Je croyais avoir enfin dépassé mes difficultés, parce que pour la première fois, j’avançais découverte. (En vous disant d’emblée que j’étais autiste).

J’ai passé ma vie à cacher qui j’étais vraiment, parce que ce que j’étais ne correspond pas à la norme. D’ailleurs ma mère a tout fait pour que ça ne se voit pas. (Et je ne lui en veux pas, car si je suis là aujourd’hui, comme je le suis, si je peux m’exprimer comme je le fais, c’est grâce à elle et à tout ce que j’ai vécu dans ce grenier dans lequel elle m’enfermait.

 

Tout a un sens, il suffit de le chercher pour le découvrir. Mais j’ai passé aussi ma vie à nier finalement qui j’étais. Et là, en vous écrivant, pour la première fois, je m’étais révélée d’emblée. Très peu de personnes le savent (seul mon entourage très proche, ils se comptent sur les doigts de mes mains : mes parents, mon compagnon, certains de mes enfants, et un auteur avec qui je travaille… et vous !). Aucun de mes lecteurs, ni ma maison d’édition est au courant.

 

J'ai passé ma vie entière à entrer dans un moule pour qu’on ne le découvre pas, vous n’imaginez pas les souffrances que cela me coûte au quotidien, mais la réaction après l’avoir révélé pour la première fois (comme par hasard) ne s’est pas fait attendre, par retour de courrier, bing, vous me proposez aussitôt le pire pour moi, la rencontre, le dévoilement ! Et là, panique générale, marche arrière toute, qui a dû sauter à la figure de Sand.

 

Je le sais parce que moi non plus, on ne me cache rien, je sens tout, et malgré le fait que Gégé ne se montre pas dans la vidéo, malgré le fait que je ne le connaisse pas dans la vie, que je n’en avais jamais entendu parler avant, j’ai tout de suite trouvé, en fonction de ce qu’il disait, qui il était !

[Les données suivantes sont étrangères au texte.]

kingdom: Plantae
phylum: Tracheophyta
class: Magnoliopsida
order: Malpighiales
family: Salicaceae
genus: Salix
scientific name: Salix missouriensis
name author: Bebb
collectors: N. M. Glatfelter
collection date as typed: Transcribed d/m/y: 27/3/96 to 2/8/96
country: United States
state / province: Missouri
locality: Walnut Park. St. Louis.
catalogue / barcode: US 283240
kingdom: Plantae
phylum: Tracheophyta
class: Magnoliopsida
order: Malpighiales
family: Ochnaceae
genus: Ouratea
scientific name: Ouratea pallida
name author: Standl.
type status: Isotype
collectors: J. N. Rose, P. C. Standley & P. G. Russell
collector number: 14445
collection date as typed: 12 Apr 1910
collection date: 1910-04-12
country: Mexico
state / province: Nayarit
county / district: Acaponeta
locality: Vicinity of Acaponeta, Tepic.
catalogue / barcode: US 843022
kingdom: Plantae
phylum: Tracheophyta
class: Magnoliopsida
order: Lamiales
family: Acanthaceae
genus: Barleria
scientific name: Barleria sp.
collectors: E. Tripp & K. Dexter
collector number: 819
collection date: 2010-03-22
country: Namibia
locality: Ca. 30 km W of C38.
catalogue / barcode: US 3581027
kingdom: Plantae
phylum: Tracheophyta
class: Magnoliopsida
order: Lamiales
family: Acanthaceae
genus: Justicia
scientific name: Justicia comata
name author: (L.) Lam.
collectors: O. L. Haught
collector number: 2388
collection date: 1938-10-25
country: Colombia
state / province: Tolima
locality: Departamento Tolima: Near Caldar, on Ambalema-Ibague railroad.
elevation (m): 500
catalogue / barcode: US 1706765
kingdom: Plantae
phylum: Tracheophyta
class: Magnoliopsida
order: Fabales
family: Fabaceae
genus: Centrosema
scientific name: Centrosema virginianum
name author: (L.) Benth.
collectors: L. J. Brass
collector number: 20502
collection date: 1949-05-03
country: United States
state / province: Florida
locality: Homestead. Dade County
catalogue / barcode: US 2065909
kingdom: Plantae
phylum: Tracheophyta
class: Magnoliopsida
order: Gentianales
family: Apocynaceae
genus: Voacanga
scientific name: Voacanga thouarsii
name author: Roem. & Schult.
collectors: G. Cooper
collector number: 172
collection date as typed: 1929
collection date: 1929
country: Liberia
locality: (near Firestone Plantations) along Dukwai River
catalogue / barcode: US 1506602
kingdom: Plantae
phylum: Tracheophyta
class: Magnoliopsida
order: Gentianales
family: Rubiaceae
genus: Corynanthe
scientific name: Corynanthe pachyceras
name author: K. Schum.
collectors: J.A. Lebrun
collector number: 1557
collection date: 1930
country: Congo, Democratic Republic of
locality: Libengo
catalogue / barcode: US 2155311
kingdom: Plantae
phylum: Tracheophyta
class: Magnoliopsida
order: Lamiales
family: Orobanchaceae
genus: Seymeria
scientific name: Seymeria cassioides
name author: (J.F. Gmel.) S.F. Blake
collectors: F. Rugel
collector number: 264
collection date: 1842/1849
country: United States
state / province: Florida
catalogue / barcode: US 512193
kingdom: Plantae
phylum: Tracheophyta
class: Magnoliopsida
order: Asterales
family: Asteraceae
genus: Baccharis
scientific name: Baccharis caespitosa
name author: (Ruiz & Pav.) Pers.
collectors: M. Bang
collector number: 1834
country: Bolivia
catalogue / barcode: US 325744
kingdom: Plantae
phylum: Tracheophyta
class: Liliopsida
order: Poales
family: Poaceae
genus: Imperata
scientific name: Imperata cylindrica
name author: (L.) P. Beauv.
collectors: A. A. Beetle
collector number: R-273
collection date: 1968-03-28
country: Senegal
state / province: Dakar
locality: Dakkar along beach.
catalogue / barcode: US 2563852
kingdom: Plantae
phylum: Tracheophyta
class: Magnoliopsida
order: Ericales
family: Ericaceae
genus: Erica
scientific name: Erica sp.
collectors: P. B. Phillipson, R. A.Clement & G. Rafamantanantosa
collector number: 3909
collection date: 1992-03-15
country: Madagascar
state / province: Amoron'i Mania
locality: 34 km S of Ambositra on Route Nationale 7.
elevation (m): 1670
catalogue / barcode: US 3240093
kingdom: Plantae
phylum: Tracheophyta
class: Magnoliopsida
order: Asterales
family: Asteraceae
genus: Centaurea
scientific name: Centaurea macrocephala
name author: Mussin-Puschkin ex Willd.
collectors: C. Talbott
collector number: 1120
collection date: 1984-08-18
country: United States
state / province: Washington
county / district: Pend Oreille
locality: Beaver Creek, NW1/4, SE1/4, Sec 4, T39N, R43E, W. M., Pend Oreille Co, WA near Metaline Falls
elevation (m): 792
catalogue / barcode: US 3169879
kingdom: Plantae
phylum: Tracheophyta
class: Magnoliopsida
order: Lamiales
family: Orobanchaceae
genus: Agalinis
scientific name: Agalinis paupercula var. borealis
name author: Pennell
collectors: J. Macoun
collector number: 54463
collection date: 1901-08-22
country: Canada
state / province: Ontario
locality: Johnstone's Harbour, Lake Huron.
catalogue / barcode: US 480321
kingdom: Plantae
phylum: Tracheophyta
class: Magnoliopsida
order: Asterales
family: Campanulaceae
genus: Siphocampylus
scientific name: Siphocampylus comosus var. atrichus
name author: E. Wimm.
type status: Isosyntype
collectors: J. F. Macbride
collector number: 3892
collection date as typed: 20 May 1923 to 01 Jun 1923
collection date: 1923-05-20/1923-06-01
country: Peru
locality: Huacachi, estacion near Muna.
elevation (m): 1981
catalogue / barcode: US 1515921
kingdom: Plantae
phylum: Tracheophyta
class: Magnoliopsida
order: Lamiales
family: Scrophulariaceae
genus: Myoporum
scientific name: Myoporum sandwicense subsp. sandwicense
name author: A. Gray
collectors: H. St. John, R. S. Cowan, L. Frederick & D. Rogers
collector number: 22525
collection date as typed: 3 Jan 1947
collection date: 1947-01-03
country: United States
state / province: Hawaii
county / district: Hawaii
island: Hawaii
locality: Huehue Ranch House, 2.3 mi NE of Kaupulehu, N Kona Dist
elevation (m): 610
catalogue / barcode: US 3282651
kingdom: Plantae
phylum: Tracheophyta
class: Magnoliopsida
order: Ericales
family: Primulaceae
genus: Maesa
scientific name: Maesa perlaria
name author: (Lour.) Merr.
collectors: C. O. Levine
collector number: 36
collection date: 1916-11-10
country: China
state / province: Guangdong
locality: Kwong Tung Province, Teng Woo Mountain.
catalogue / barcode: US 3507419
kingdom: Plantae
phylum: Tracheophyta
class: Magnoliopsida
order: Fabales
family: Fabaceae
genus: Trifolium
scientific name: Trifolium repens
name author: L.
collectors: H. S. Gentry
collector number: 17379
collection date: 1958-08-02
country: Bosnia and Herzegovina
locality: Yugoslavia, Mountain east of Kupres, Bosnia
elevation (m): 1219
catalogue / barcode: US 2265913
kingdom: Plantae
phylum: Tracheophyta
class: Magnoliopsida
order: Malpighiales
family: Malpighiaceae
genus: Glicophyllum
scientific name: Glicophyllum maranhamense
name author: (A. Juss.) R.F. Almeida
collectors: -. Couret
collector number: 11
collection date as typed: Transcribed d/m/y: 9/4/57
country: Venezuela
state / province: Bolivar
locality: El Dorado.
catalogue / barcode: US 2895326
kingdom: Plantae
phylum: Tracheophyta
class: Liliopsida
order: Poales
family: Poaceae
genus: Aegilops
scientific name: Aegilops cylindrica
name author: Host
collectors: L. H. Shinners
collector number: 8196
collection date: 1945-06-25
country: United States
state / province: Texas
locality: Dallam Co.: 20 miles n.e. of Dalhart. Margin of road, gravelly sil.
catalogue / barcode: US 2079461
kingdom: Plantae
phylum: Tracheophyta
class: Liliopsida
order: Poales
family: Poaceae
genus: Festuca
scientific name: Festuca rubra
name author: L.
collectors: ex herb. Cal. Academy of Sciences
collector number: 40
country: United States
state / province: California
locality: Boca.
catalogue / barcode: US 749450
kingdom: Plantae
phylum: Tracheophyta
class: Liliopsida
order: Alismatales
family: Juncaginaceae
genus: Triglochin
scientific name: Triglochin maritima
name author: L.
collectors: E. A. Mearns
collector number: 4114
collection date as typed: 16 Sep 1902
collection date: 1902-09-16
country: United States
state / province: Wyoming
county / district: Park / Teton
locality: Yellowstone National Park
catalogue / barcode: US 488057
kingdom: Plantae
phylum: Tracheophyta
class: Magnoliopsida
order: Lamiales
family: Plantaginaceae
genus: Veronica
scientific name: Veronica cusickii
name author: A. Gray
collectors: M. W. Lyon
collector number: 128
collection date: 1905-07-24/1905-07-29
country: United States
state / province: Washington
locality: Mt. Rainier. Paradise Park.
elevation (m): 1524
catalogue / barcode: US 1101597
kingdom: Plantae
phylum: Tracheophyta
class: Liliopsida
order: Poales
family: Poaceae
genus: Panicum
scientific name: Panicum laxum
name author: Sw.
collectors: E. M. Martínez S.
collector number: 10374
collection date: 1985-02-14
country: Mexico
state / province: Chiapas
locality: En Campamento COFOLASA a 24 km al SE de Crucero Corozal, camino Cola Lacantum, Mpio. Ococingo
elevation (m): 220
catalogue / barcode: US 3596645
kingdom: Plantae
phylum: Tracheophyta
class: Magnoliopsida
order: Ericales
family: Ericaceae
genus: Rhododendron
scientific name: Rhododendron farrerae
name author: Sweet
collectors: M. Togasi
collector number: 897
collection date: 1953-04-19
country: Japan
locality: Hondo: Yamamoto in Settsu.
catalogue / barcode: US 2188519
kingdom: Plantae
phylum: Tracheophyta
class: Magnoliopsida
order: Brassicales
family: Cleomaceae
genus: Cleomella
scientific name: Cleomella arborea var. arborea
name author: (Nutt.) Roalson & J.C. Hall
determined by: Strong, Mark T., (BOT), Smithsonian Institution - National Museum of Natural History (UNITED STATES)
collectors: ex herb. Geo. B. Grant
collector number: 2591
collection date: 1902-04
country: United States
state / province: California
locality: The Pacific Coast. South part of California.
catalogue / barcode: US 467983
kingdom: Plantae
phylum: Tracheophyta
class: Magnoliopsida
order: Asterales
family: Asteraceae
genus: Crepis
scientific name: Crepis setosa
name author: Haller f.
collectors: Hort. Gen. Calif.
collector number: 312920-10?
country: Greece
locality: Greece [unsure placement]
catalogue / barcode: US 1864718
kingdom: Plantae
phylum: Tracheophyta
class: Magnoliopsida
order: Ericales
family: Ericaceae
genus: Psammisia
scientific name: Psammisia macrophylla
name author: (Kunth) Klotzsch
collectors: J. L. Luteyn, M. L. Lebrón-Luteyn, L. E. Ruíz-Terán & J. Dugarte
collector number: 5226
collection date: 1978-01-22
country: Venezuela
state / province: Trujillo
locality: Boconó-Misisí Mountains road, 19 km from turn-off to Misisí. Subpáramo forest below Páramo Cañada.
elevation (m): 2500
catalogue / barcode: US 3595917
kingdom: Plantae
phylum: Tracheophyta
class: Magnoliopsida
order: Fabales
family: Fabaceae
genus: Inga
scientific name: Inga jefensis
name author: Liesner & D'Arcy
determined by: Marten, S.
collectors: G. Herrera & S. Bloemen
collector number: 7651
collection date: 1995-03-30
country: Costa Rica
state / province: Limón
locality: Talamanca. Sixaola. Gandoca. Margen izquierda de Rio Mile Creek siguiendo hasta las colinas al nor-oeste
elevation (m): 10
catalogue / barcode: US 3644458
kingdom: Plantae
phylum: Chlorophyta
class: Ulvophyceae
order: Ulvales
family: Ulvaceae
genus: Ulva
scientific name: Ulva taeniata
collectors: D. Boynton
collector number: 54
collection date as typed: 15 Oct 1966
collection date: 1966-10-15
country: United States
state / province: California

L'intuition guide là où il faut, en deux clics sur internet, j’avais trouvé ! Quand on entre dans la vérité, tout est toujours révélé, je le sais, la vérité ne peut pas se cacher, elle crie, et si les hommes la cachent, les pierres la crieront, (c’est pour ça que moi aussi je ne peux que me recharger dans la nature, mon élément, le seul où je peux être moi, où je me sens totalement en phase, la nature est vitale pour moi, et je ne peux vivre qu’au milieu d’elle).

 

La question est donc de savoir si je suis prête à vivre en tant que moi, alors que mes prédateurs sont forts pour me museler depuis mon enfance. Ce qu’ils ne savent pas encore en réalité, c’est qu’ils sont appelés eux aussi à s’élever, et que si j’arrive à dépasser mes peurs, ils dépasseront les leurs…

 

Cette lettre, pour regarder la vérité en face et alléger Sand du poids de mon prédateur… Et de celui de mon compagnon qui, lorsque j’ai osé évoquer la possibilité d’une rencontre a littéralement sauté en l’air. « Moi, jamais ! Toi, fais tout ce que tu veux, mais sans moi ! Les groupes qui se rassemblent pour réfléchir, j’ai déjà donné, tu as vu où ça mène, je ne suis pas prêt à recommencer »

à suivre donc… ou non…

 

Arriverai-je physiquement, mentalement à suivre mon moi profond qui, lui, pleure tout au fond d’être condamné à rester enfermé, sans pouvoir verser aucune larme à l’extérieur, d’être emprisonné dans ce corps et cette condition humaine…

 

Mon prochain roman qui sortira s’appelle « sous le silence de Rose » (s’ils gardent ce titre, car ils n’ont jamais gardé mes titres initiaux).

 

Pour la première fois, j’évoque l’histoire d’une autiste, mais tout le monde croit que j’invente mes romans… même moi, je me laisse leurrer…

Mais on n'invente rien n’est-ce pas ? Ce ne sont que des perles de sueurs qui transpirent notre ADN et qui crient pour sortir de notre programmation.